Metabolic and cellular characterization of immortalized human microglial cells under heat stress.

Microglia are able to shift from a resting to an activated state during which they acquire functions typical of primitive forms of mononuclear phagocytes, as well as highly differentiated forms of these cell types. Activation of the microglia after a trauma involves functional readjustments including both the resurrection of basic cell functions and the development of functions implicated in cell-cell interactions. Here, the behaviour of the human microglial cell line CHME-5 was observed after hyperthermia. The strong expression of the inducible form of the hsp70 proteins and their nuclear location, like the more nucleolar presence of the hsc70 proteins seemed to confer heat resistance to the cells. Following minor morphological changes, the observation of the cytoskeleton network during stress recovery revealed a differential sensitivity of actin and tubuline to heat shock. The energy metabolism of both the microglial cell line and the monocyte cell line U937 were compared, under basal conditions, using phosphorus-31 NMR, to discern those phosphorylated metabolites which could be specific of either the monocytic or the macrophagic phenotype. A very high content of phosphocreatine was observed in the microglial clone whereas this compound was absent in monocytes.
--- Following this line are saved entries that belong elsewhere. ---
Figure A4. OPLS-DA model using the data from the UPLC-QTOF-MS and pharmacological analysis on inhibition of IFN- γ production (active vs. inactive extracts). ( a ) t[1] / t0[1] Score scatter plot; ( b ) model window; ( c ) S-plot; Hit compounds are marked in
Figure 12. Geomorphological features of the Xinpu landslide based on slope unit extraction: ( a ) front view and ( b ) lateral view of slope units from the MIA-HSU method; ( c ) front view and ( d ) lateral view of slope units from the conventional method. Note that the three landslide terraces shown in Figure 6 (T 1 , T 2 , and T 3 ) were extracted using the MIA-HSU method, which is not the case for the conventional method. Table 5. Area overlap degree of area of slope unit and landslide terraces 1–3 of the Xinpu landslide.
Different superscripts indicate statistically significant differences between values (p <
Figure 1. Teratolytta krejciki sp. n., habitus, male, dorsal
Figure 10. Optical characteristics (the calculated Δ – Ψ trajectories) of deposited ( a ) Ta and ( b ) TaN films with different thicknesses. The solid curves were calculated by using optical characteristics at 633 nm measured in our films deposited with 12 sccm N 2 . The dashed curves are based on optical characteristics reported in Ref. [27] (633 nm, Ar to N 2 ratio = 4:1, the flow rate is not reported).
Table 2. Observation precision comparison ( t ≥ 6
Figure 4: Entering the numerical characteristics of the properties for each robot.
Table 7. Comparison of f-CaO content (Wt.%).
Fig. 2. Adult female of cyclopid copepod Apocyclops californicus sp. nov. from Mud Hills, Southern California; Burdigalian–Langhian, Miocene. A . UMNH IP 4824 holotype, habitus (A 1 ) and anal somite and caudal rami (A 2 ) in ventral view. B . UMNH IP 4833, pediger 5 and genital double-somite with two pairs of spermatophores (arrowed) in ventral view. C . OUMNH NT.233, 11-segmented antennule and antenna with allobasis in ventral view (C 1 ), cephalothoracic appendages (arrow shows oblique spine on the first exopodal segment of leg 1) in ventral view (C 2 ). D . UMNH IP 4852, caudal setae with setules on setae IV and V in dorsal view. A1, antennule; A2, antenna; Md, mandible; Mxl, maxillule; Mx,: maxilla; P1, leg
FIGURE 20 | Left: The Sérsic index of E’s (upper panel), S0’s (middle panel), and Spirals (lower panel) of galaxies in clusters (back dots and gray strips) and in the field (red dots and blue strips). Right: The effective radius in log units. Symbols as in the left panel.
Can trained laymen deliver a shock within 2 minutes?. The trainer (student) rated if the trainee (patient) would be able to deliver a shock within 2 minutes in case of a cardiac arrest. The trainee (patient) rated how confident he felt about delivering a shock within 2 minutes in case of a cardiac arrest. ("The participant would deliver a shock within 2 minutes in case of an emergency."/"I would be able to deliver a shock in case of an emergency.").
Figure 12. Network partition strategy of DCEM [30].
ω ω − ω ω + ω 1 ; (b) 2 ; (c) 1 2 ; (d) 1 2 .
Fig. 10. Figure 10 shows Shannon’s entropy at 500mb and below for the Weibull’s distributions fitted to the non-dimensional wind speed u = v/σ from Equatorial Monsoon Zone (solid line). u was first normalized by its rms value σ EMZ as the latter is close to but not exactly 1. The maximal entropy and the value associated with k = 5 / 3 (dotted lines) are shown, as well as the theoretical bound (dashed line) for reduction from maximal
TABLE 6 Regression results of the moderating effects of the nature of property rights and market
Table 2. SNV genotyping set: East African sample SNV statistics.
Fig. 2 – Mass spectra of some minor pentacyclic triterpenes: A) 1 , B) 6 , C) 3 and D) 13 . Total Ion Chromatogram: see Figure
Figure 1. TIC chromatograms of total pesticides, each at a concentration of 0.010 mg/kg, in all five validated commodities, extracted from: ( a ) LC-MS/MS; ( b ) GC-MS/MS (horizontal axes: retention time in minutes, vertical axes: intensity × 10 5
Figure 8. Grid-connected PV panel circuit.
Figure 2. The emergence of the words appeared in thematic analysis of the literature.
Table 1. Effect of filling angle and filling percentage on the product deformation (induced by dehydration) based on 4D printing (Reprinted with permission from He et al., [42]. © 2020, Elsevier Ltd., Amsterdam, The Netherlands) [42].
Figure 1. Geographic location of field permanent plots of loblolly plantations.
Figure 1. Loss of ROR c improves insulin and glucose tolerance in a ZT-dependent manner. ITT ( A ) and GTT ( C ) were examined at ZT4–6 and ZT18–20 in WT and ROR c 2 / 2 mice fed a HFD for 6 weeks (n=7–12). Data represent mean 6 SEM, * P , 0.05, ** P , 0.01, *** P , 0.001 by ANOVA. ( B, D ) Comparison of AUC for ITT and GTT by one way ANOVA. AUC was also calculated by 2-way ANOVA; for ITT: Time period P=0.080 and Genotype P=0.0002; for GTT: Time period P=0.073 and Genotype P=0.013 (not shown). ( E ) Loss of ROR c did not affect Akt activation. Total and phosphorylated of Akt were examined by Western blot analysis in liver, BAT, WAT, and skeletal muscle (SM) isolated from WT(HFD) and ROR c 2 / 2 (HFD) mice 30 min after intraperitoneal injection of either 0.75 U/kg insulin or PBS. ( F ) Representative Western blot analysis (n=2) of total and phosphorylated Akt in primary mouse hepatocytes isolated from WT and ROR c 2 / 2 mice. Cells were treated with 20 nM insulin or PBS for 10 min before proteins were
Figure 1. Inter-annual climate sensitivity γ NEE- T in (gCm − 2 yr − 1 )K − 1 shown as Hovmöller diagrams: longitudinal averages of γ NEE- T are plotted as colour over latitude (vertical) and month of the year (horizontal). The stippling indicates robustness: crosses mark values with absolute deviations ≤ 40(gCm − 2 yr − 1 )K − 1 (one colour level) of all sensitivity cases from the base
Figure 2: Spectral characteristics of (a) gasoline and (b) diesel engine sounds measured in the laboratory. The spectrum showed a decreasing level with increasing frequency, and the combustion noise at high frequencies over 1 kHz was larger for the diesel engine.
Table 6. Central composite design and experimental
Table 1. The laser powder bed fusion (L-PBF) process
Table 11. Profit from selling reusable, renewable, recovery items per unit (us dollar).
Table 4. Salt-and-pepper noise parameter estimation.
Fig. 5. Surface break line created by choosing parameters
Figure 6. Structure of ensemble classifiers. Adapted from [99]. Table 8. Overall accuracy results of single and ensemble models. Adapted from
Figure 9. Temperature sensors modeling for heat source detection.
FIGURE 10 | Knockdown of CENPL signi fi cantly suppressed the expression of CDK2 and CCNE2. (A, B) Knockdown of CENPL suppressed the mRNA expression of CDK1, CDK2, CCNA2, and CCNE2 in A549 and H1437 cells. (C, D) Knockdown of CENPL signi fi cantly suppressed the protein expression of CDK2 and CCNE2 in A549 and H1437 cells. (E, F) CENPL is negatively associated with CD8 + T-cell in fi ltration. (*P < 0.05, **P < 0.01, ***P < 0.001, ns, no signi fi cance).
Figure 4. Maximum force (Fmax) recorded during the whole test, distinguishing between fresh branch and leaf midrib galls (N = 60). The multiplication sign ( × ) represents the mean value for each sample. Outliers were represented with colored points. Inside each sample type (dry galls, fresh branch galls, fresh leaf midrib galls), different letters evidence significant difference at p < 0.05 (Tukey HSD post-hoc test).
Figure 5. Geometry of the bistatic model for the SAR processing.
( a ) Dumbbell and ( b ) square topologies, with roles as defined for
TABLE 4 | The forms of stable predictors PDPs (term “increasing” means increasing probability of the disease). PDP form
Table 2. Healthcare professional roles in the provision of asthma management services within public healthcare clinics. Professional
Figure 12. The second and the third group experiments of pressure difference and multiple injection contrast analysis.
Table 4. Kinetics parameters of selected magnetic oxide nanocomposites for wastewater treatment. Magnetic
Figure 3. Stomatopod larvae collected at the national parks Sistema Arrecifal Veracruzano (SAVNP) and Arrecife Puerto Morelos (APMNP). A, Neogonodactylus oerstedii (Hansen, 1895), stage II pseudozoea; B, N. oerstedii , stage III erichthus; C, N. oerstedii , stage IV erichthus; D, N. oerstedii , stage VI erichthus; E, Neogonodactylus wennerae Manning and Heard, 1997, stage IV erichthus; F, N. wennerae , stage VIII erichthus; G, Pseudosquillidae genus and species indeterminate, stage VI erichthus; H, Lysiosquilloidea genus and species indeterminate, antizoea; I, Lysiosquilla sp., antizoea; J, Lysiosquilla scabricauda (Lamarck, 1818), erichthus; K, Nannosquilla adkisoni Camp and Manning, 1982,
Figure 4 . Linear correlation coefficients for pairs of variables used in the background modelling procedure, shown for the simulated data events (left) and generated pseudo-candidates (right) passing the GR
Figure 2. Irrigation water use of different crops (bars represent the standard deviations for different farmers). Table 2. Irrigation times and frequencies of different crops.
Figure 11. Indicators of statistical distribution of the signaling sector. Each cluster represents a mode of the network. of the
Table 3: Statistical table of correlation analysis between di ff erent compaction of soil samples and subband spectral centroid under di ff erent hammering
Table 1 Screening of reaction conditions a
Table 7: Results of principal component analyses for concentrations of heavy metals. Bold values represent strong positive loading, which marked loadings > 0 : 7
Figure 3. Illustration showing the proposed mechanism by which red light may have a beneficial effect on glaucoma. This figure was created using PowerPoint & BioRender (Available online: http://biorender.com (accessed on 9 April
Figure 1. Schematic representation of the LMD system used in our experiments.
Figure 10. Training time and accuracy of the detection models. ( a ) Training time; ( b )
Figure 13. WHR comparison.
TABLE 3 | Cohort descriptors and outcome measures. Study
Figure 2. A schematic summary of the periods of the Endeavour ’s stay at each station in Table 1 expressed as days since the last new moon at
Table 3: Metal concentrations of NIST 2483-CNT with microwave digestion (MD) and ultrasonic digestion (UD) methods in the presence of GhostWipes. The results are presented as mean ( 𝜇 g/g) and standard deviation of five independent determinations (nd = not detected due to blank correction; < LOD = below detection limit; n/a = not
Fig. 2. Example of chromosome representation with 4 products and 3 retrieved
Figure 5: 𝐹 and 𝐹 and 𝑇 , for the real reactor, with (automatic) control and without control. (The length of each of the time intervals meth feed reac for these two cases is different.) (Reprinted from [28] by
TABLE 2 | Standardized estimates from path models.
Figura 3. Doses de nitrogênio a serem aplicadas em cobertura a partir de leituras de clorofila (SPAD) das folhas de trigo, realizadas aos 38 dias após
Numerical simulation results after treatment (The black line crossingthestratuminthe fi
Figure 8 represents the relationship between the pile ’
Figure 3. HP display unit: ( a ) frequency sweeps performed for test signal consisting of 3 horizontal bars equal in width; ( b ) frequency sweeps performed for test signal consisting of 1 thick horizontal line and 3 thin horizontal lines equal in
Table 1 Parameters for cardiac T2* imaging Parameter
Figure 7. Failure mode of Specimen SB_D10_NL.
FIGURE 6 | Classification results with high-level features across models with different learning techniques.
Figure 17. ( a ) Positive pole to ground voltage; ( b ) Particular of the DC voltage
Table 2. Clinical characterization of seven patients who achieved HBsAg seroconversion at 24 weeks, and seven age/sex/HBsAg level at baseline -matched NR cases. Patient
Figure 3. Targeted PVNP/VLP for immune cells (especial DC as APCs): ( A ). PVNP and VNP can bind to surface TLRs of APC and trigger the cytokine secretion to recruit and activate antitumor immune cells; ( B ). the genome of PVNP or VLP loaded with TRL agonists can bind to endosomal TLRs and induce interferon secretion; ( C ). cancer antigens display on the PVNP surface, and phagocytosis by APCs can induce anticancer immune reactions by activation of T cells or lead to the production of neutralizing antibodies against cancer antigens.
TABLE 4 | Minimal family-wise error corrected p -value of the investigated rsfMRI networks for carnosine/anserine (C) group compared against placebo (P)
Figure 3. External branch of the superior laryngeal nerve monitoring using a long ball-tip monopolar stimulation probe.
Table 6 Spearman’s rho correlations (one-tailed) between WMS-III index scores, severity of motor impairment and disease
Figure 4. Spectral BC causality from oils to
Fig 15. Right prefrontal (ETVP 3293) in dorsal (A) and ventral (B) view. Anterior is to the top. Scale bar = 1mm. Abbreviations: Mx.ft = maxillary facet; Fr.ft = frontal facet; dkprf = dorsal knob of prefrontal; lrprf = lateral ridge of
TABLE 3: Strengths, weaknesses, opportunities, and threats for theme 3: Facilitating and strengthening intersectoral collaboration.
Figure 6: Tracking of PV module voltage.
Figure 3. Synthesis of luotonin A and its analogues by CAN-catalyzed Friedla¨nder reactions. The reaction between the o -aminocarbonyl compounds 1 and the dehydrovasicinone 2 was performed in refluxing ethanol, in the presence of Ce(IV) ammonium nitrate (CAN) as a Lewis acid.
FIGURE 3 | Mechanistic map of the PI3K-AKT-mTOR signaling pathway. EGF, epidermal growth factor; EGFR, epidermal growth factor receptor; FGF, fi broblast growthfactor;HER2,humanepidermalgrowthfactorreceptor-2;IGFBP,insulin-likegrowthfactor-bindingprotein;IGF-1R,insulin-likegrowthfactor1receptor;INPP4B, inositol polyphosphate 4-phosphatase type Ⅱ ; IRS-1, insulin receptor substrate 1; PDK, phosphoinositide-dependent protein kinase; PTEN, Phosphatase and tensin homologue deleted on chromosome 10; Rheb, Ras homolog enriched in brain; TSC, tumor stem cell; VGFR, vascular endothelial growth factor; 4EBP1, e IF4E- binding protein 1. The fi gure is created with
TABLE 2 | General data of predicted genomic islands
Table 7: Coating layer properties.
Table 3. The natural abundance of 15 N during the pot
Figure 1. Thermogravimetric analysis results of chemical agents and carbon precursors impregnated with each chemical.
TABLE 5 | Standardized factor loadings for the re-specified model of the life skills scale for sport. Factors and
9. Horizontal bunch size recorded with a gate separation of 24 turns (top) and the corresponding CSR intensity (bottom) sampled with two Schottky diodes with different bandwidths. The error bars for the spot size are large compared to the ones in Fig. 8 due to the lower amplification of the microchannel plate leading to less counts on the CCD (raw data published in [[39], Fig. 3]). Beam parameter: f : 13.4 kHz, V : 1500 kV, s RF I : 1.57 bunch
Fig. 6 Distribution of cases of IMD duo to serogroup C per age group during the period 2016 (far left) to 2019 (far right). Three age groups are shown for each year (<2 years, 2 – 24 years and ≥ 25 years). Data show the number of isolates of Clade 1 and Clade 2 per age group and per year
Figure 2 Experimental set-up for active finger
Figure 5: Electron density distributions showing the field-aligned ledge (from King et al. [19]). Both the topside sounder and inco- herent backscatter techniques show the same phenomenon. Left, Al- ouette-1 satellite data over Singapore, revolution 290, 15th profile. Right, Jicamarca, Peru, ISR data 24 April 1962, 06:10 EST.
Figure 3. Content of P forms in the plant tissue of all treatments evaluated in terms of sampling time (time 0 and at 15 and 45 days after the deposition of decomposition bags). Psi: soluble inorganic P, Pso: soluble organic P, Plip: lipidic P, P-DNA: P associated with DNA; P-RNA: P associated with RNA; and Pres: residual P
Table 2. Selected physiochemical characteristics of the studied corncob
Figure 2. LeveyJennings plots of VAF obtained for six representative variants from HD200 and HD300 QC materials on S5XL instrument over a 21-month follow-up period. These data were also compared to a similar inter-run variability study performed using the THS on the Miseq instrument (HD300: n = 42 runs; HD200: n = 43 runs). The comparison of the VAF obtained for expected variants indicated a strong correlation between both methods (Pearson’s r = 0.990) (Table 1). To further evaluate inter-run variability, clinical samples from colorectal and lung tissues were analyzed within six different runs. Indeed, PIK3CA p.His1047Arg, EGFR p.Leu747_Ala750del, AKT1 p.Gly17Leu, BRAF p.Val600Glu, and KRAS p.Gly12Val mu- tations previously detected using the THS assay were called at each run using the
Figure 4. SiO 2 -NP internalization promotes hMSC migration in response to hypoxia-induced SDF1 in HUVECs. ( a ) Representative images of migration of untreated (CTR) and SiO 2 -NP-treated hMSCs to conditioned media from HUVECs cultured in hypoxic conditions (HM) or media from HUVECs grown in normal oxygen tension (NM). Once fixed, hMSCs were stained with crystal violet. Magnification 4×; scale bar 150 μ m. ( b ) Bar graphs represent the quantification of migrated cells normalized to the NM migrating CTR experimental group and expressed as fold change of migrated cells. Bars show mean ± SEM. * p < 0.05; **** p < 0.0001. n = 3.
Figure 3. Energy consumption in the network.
The lower CHME-5 phosphomonoester content as compared to monocytes also suggested that the microglial cell line displayed a more macrophagic metabolic pattern. After heat shock, the CHME-5 phosphorylated compounds showed large, transient, perturbations. Cells recovered their basal metabolic content 24 h after heat stress. This behaviour, in addition to the expression of inducible hsp70 proteins and the cytoskeleton rearrangement, are indicative of the particular adaptation of the microglial cell line to stress situations.